In November 2001, Evans filed a postconviction motion challenging the addition of the conditional release term and requesting either that the term be vacated or that he be allowed to withdraw his guilty plea because he did not know about the conditional release term when he pled guilty.  The district court denied both motions, finding that the conditional release term could not be vacated because it was statutorily mandated, and that Evans could not withdraw his plea because he was presumed to know the law and because the plea agreement contained no upper limit on the possible sentence.  This appeal followed.


Evans argues that his plea was unknowing and therefore that the district court erred in denying his postconviction motion.  On appeal in postconviction proceedings, this court limits its review to determining whether sufficient evidence exists to sustain the postconviction court’s findings.  Perkins v. State, 559 N.W.2d 678, 685 (Minn. 1997).  “The decisions of a postconviction court will not be disturbed unless the court abused its discretion.”  Dukes v. State, 621 N.W.2d 246, 251 (Minn. 2001) (citation omitted).

A criminal defendant has no absolute right to withdraw a guilty plea.  Shorter v. State, 511 N.W.2d 743, 746 (Minn. 1994).  A defendant may withdraw a guilty plea after sentencing “upon a timely motion and proof to the satisfaction of the court that withdrawal of the plea is necessary to correct a manifest injustice.”  Perkins, 559 N.W.2d at 685 (citation and quotation omitted).  A manifest injustice occurs if a guilty plea is not “accurate, voluntary, and intelligent (i.e., knowingly and understandingly made).”  Id. at 688.

The district court found that, under State v. Calmes, 632 N.W.2d 641 (Minn. 2001), Evans’s plea was knowingly made because “citizens are presumed to know the law.”  Although we do not agree that Calmes applies in this case,[1] we nevertheless arrive at the same conclusion, i.e., that Evans’s plea was not given unknowingly.

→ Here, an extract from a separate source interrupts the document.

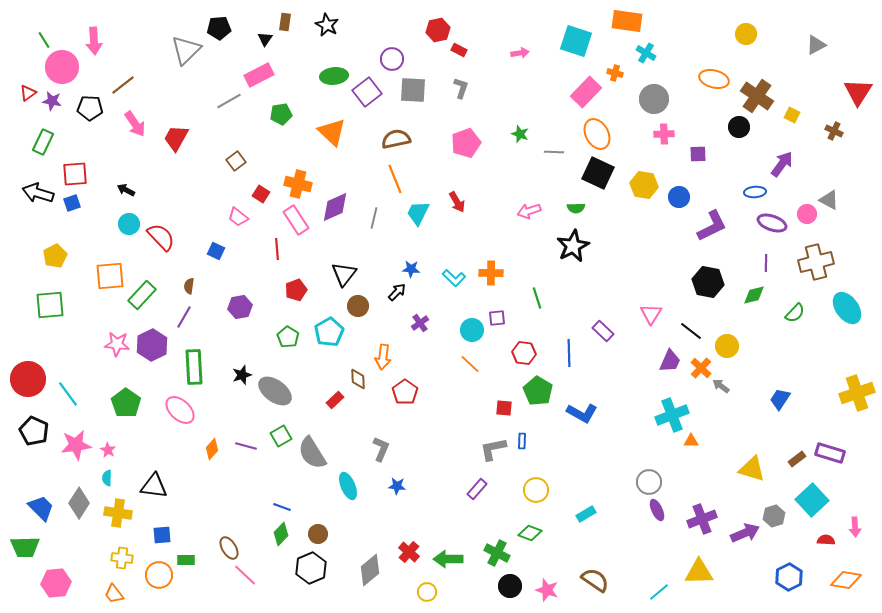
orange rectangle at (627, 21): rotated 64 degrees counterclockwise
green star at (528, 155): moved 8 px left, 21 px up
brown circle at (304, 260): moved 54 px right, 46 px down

In State v. Brown, 606 N.W.2d 670 (Minn. 2000), the supreme court concluded that a defendant’s sentence was not unknowing because the defendant understood both at the plea hearing and at sentencing that he risked an executed sentence longer than the sentence he actually received after correction to include the mandatory conditional release term.  See id. at 675 n.6.  Here, the plea agreement called for a specific amount of workhouse time but contained no agreement on the length of the executed sentence.  The statutory maximum sentence for this crime was 25 years, and Evans was told this fact.  Therefore, as in Brown, the sentence Evans received—even with the addition of the conditional release term—was less than the maximum possible sentence that he might have received pursuant to his plea agreement.  This issue has recently come before this court in the context of whether imposition of the conditional release term violated a similar plea agreement.  In State v. Christopherson, 644 N.W.2d 507 (Minn. App. 2002), we concluded that where there was no limitation on the amount of prison time the defendant would serve, imposition of the conditional release term did not violate the terms of the plea agreement.  Id. at 511-12.  We follow Christopherson and consider it to be dispositive here.

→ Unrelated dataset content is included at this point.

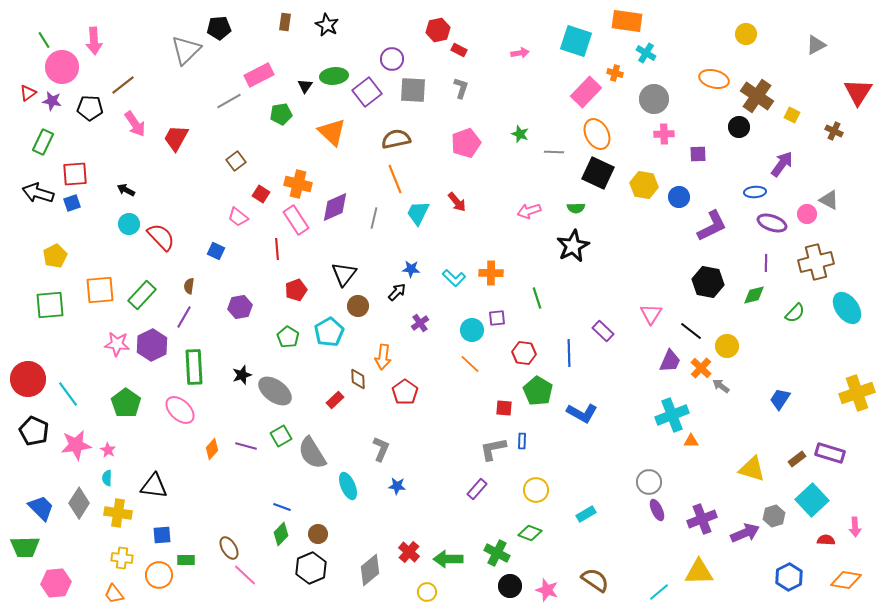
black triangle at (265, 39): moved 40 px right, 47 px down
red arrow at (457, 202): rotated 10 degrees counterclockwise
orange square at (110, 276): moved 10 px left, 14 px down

The fact that Evans’s actual sentence was significantly less than the 25 years he might have received is of no import.  The question of whether the plea was valid is assessed at the time of the plea, not at sentencing.  See State v. Nace, 308 Minn. 170, 170-71, 241 N.W.2d 101, 102 (1976) (adequacy of record for plea assessed at time of plea).



* Retired judge of the Minnesota Court of Appeals, serving by appointment pursuant to Minn. Const. art. VI, § 10.


[1]  Unlike the defendant in Calmes, Evans pled guilty before the supreme court issued two cases holding that the conditional release term at issue here was mandatory.  See State v. Calmes, 632 N.W.2d at 648 n.4 (relying on the fact that not only did Calmes’s plea come after the supreme court’s opinions were issued, but he had actual knowledge of those opinions when he pled guilty).